2. Advanced Micro Devices
Following its 1969 founding, Advanced Micro Devices went public in 1972. Since then, the stock has experienced an extraordinary increase of 24,150%, which has compelled management to implement six stock splits since 1978 in order to maintain its accessibility to smaller investors. However, significant future profits are also possible as the company vies to surpass Nvidia (NASDAQ: NVDA) in the development of AI data center processors.
AMD is among the world’s major chip manufacturers. Some of the most popular consumer electronics are powered by its hardware, including the Sony PlayStation 5, which recently surpassed 50 million units sold. Additionally, the infotainment systems of Tesla’s electric vehicles contain AMD processors. However, the data center will likely present the industry’s greatest opportunity ever.
Existing data center infrastructure is valued at $1 trillion, according to Nvidia CEO Jensen Huang, and must be modernized to support accelerated computation and AI. His organization possesses a substantial market share in that particular sector owing to its forthcoming H200 and its formidable H100 graphics processing units (GPUs). However, AMD is presenting a formidable challenge with the MI300, a new line of data center processors specifically engineered for AI workloads.

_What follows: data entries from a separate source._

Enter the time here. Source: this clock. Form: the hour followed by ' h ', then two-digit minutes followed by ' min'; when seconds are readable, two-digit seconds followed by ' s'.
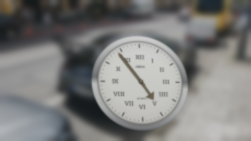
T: 4 h 54 min
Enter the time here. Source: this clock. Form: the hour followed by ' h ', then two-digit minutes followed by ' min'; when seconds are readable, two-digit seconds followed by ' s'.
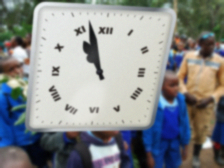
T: 10 h 57 min
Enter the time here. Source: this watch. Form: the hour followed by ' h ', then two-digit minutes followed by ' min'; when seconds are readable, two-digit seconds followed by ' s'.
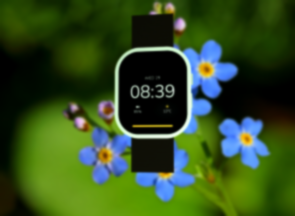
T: 8 h 39 min
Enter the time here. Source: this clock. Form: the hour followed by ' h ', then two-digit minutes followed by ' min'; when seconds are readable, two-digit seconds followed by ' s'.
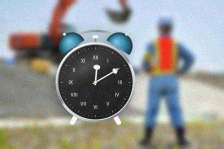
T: 12 h 10 min
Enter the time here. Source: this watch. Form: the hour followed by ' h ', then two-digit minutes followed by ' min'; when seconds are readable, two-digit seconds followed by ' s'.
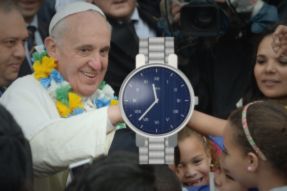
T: 11 h 37 min
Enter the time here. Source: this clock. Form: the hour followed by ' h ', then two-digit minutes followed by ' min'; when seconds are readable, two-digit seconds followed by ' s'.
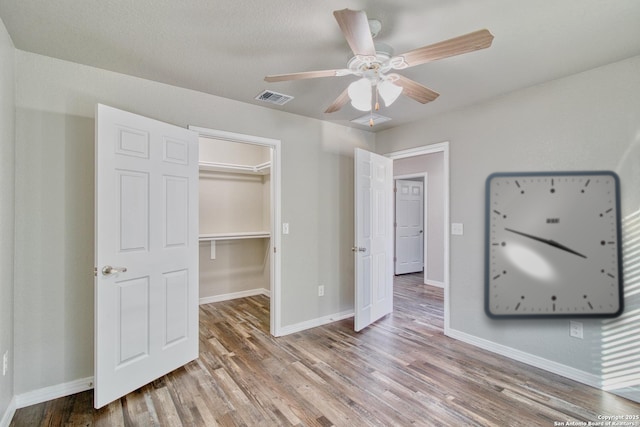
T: 3 h 48 min
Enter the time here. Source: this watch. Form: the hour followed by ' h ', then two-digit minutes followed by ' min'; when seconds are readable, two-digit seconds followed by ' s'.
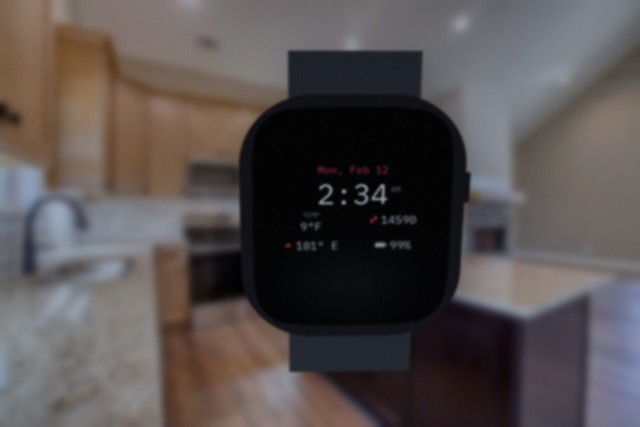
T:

There are several configurations available for this product: the MI300A integrates GPU and central processing unit (CPU) circuits to produce the world’s first accelerated processing unit (APU) for data centers, while the MI300X is a pure GPU. AMD has initiated shipments of the MI300A to the Lawrence Livermore National Laboratory in preparation for the deployment of its El Capitan supercomputer next year. This supercomputer is anticipated to surpass all others in capacity.

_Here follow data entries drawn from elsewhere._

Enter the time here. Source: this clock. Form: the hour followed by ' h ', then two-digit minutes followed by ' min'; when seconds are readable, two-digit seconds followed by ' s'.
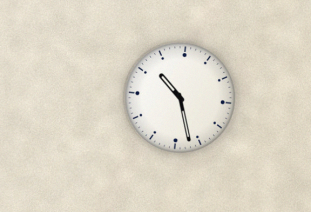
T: 10 h 27 min
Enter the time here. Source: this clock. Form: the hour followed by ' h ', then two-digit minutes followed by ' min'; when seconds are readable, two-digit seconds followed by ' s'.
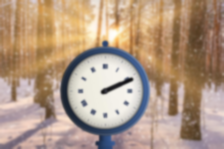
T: 2 h 11 min
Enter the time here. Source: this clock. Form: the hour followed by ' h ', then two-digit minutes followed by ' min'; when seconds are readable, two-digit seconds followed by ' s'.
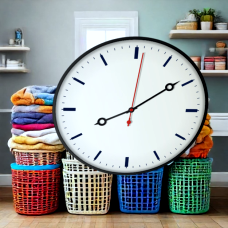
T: 8 h 09 min 01 s
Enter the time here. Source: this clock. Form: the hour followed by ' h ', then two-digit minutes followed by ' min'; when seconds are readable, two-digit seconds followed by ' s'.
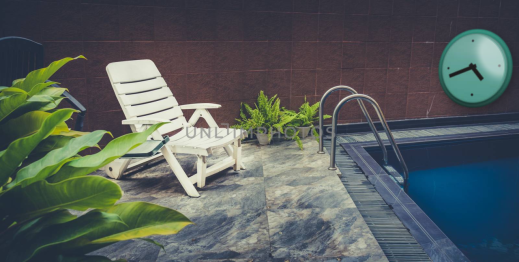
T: 4 h 42 min
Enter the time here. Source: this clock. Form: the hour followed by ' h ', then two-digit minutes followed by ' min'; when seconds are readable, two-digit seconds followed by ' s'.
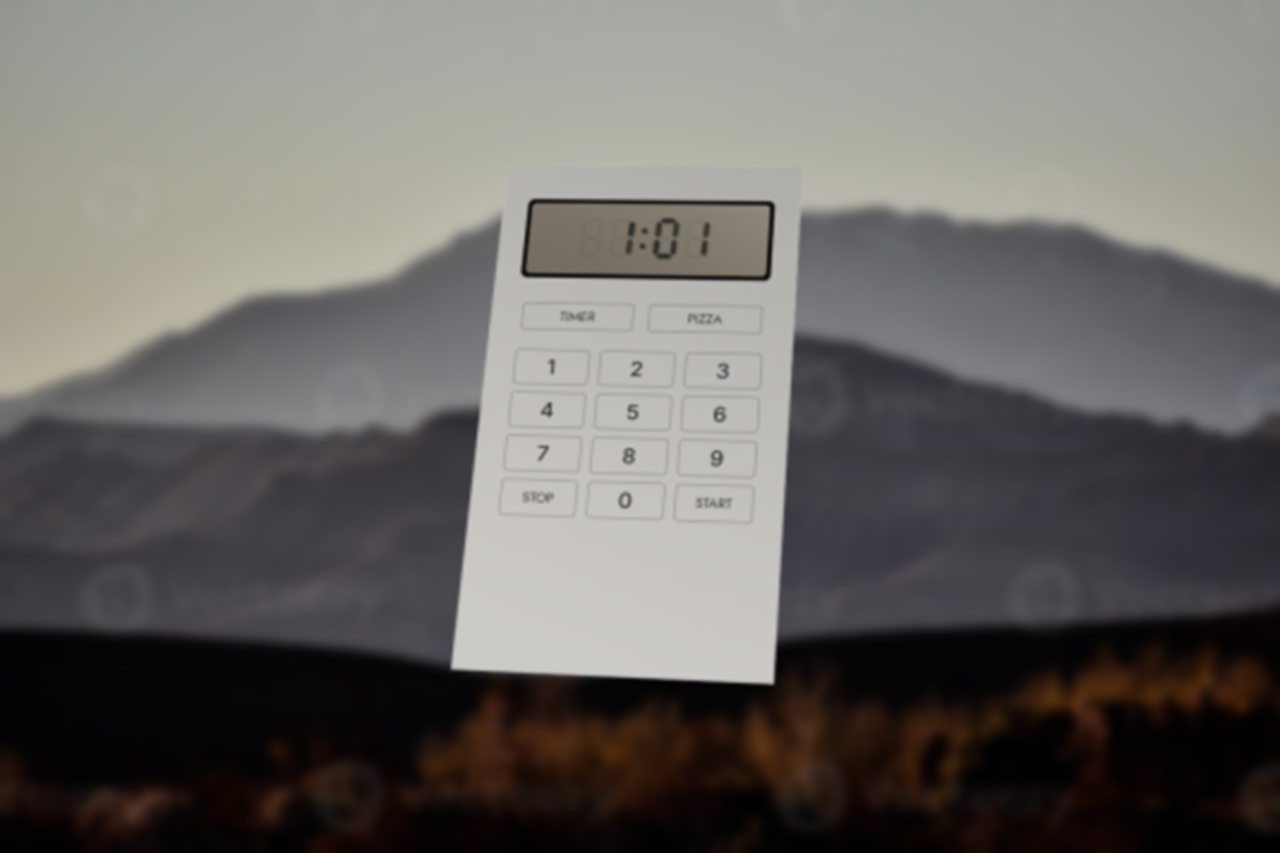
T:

Indeed, 2024 may prove to be the most prosperous year ever for AMD’s data center division, as the company anticipates GPU sales in excess of $2 billion.
As a result of rising interest rates and high inflation, consumers reduced their spending on computers and devices in 2023, which negatively impacted AMD’s financial performance. However, Wall Street projects earnings per share of $3.73 in 2024, which represents a 40% increase in net income. This would result in AMD stock being valued at a forward P/E ratio of 37.4, surpassing the current P/E of the Nasdaq-100 of 29.6.